Materials provided
● ● ● ● ● ● ●

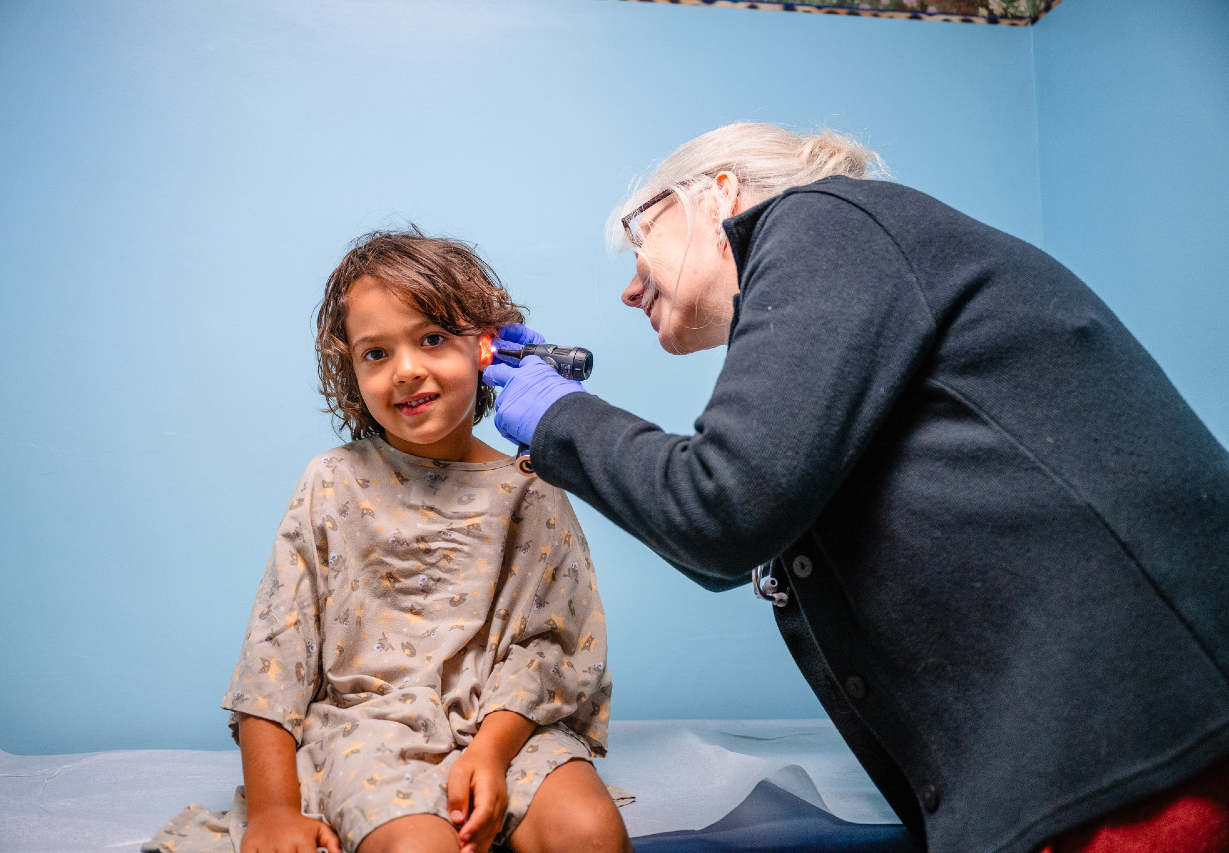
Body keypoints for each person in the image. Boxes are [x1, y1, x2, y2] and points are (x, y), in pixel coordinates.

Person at [482, 123, 1229, 853]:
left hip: (1140, 746)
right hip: (1107, 751)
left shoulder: (821, 219)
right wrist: (559, 434)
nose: (629, 285)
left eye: (641, 234)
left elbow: (724, 509)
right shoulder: (856, 304)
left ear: (718, 195)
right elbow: (728, 544)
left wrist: (560, 415)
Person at [145, 228, 628, 853]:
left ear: (485, 348)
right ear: (349, 367)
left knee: (590, 831)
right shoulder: (333, 483)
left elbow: (547, 650)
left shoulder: (530, 488)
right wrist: (272, 811)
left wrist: (487, 752)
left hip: (507, 732)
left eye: (432, 338)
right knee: (416, 847)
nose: (407, 370)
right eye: (376, 353)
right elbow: (277, 656)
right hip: (368, 730)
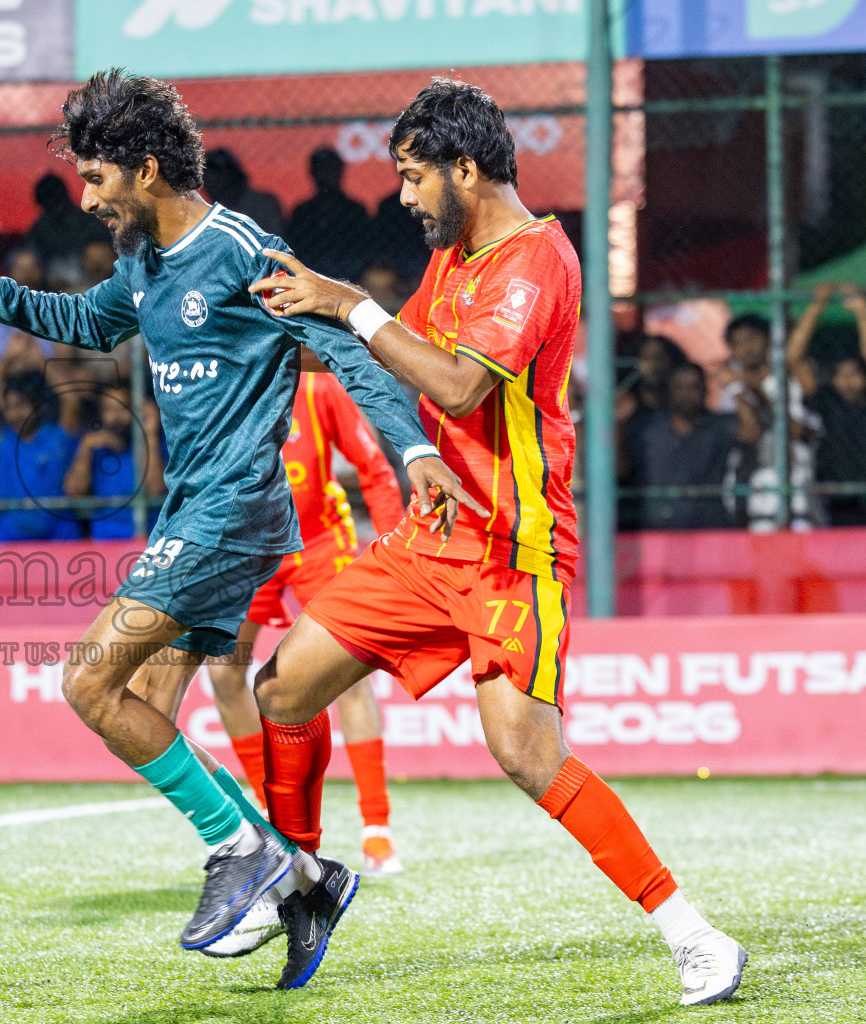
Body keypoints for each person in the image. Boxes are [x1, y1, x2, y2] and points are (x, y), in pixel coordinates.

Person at [0, 69, 475, 984]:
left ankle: (245, 854)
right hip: (197, 512)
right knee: (148, 711)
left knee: (88, 682)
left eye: (97, 179)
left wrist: (412, 451)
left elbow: (349, 354)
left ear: (147, 170)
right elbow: (83, 321)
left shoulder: (244, 251)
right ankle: (303, 878)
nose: (88, 200)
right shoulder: (144, 266)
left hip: (231, 511)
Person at [242, 77, 746, 1005]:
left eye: (412, 176)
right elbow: (399, 359)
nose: (403, 196)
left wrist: (349, 304)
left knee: (527, 755)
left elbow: (460, 384)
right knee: (282, 688)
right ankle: (303, 885)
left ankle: (694, 934)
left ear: (464, 169)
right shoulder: (456, 257)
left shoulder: (534, 260)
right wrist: (264, 337)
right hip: (428, 541)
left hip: (514, 548)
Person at [206, 372, 408, 946]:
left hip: (320, 542)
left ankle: (376, 828)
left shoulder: (317, 388)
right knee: (224, 669)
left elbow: (373, 467)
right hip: (250, 547)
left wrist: (396, 549)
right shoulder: (223, 381)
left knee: (349, 677)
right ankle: (270, 825)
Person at [717, 312, 820, 530]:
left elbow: (798, 431)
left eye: (752, 339)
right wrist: (739, 391)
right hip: (751, 489)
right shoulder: (728, 389)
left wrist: (757, 393)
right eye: (738, 343)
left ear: (769, 341)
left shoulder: (790, 381)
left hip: (797, 487)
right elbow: (748, 433)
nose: (746, 348)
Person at [624, 363, 755, 530]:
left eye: (694, 387)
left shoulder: (719, 426)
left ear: (705, 390)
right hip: (657, 532)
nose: (687, 394)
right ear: (669, 391)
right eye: (680, 387)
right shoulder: (647, 429)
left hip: (711, 530)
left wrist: (735, 388)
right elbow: (621, 468)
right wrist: (619, 423)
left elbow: (752, 432)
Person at [786, 283, 866, 525]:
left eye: (854, 374)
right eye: (840, 375)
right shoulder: (827, 400)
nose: (847, 381)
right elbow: (793, 358)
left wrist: (862, 313)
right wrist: (816, 306)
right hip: (836, 499)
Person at [0, 370, 83, 542]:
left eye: (21, 405)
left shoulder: (58, 437)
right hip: (9, 535)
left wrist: (42, 364)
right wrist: (4, 365)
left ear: (37, 405)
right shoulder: (4, 441)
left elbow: (72, 400)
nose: (15, 414)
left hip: (59, 534)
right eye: (8, 408)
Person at [64, 382, 166, 540]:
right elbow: (73, 492)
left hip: (146, 541)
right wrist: (85, 448)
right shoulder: (95, 449)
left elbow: (156, 490)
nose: (115, 417)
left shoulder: (152, 446)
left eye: (121, 409)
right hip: (104, 543)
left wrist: (150, 432)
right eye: (108, 410)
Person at [615, 335, 693, 529]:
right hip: (634, 515)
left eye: (659, 357)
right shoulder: (624, 411)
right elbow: (619, 469)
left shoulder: (687, 410)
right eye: (646, 358)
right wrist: (619, 423)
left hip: (684, 516)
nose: (653, 365)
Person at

● ● ● ● ● ● ●

What the task requires
Begin with the line that contains "right wrist: (4, 365)" and quote each line after it exactly, stopping after the last line of the data.

Solution to the problem
right wrist: (4, 365)
left ear: (37, 405)
right shoulder: (4, 441)
left elbow: (72, 400)
nose: (15, 414)
left hip: (59, 534)
right eye: (8, 408)
Person at [64, 382, 166, 540]:
right elbow: (73, 492)
left hip: (146, 541)
right wrist: (85, 448)
right shoulder: (95, 449)
left elbow: (156, 490)
nose: (115, 417)
left shoulder: (152, 446)
left eye: (121, 409)
right hip: (104, 543)
left wrist: (150, 432)
right eye: (108, 410)
Person at [615, 335, 693, 529]:
right hip: (634, 515)
left eye: (659, 357)
right shoulder: (624, 411)
right elbow: (619, 469)
left shoulder: (687, 410)
right eye: (646, 358)
right wrist: (619, 423)
left hip: (684, 516)
nose: (653, 365)
Person at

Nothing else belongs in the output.